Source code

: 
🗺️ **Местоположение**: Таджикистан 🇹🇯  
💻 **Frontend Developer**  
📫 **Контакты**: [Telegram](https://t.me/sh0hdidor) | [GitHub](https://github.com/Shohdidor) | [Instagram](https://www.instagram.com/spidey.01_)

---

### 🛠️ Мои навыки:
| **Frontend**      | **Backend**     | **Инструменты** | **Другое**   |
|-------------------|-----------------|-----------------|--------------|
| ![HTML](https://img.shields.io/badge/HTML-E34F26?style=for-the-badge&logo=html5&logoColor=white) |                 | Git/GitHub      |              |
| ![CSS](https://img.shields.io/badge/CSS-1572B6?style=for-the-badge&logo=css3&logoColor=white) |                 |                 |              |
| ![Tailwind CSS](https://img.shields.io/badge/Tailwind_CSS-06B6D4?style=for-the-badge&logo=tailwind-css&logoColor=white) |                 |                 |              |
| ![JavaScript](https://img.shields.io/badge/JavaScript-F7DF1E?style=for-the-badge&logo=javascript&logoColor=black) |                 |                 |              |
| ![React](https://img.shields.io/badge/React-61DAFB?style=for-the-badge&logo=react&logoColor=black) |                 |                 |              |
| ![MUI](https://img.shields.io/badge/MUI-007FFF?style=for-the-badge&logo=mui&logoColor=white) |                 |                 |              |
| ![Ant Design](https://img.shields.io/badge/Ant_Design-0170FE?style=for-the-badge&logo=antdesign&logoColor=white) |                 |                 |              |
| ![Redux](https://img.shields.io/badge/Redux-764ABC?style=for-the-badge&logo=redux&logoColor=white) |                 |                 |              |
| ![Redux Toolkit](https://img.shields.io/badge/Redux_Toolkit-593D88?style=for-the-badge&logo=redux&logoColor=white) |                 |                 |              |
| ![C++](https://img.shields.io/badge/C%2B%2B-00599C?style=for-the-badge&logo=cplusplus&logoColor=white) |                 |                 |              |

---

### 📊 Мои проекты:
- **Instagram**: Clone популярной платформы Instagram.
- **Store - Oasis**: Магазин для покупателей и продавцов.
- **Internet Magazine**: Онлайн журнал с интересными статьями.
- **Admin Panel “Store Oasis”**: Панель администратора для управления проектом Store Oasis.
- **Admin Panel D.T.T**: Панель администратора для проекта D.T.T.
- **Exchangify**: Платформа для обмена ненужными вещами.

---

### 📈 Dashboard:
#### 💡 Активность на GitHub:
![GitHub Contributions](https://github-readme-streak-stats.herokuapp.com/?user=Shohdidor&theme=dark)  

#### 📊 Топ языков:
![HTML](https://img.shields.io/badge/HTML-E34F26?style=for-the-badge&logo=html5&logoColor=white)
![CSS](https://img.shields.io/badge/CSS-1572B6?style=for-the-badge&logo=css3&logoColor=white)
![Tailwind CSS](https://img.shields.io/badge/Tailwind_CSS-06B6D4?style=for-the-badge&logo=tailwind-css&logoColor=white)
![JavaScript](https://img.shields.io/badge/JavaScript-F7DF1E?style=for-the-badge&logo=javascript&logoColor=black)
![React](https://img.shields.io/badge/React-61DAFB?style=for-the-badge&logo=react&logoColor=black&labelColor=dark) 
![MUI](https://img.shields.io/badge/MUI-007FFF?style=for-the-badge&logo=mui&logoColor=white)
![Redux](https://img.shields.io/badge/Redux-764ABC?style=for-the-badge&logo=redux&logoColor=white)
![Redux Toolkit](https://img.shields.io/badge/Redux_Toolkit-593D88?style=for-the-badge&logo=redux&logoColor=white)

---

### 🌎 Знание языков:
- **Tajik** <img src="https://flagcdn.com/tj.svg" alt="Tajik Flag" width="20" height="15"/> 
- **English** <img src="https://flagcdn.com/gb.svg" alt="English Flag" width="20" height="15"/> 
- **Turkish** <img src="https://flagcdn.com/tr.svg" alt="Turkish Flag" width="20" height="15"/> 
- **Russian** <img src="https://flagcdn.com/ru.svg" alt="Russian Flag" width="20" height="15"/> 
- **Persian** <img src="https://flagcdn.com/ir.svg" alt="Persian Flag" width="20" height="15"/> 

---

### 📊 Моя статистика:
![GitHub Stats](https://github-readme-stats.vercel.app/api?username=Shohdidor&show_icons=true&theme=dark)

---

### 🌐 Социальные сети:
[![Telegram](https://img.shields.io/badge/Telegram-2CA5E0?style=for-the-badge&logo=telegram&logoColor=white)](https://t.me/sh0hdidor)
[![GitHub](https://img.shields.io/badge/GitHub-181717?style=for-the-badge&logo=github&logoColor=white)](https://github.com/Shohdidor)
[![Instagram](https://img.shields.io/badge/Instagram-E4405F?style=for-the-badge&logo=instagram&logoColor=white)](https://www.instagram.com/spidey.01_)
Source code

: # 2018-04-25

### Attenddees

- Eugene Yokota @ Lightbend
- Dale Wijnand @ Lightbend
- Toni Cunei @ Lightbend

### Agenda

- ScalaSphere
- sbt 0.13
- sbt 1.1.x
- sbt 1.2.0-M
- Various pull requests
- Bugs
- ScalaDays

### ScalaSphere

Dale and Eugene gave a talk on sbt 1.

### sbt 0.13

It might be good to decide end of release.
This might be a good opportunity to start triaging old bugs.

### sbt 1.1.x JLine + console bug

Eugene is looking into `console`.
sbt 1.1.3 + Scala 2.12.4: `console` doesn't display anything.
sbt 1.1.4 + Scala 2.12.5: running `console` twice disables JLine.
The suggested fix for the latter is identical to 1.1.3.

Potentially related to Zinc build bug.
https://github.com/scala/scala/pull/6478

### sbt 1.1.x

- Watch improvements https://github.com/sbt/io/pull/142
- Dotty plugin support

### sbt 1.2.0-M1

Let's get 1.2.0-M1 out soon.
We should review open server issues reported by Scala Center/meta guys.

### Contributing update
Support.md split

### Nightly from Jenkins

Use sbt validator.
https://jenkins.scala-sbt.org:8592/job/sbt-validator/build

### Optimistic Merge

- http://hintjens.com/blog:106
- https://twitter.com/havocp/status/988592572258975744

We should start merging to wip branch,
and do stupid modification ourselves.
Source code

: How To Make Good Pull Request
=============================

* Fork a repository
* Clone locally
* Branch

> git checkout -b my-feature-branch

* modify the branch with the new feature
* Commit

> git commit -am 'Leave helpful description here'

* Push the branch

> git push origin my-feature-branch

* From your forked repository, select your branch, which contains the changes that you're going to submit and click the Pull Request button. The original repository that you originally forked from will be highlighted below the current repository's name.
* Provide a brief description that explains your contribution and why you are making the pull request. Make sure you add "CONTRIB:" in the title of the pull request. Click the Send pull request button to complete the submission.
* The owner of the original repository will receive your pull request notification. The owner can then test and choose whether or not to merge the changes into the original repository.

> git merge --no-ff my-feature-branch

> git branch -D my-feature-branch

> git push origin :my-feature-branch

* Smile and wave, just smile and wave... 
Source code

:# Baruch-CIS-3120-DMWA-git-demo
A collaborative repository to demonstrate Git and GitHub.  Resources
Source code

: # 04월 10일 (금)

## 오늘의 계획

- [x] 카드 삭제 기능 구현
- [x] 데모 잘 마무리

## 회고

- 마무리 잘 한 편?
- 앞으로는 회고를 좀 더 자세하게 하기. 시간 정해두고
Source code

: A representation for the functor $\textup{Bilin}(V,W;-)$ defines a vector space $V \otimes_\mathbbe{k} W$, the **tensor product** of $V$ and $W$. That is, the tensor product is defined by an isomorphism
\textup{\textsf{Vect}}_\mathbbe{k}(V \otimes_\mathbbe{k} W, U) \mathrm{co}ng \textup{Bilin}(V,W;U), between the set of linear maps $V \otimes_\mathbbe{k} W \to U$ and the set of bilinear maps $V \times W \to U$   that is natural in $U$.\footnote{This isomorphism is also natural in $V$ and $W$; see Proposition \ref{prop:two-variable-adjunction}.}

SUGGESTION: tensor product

■ ■ ■ ■ ■

### What you have to do
All lines above that contain the word "Lightbend" are to be copied.

### Written response
- Eugene Yokota @ Lightbend
- Dale Wijnand @ Lightbend
- Toni Cunei @ Lightbend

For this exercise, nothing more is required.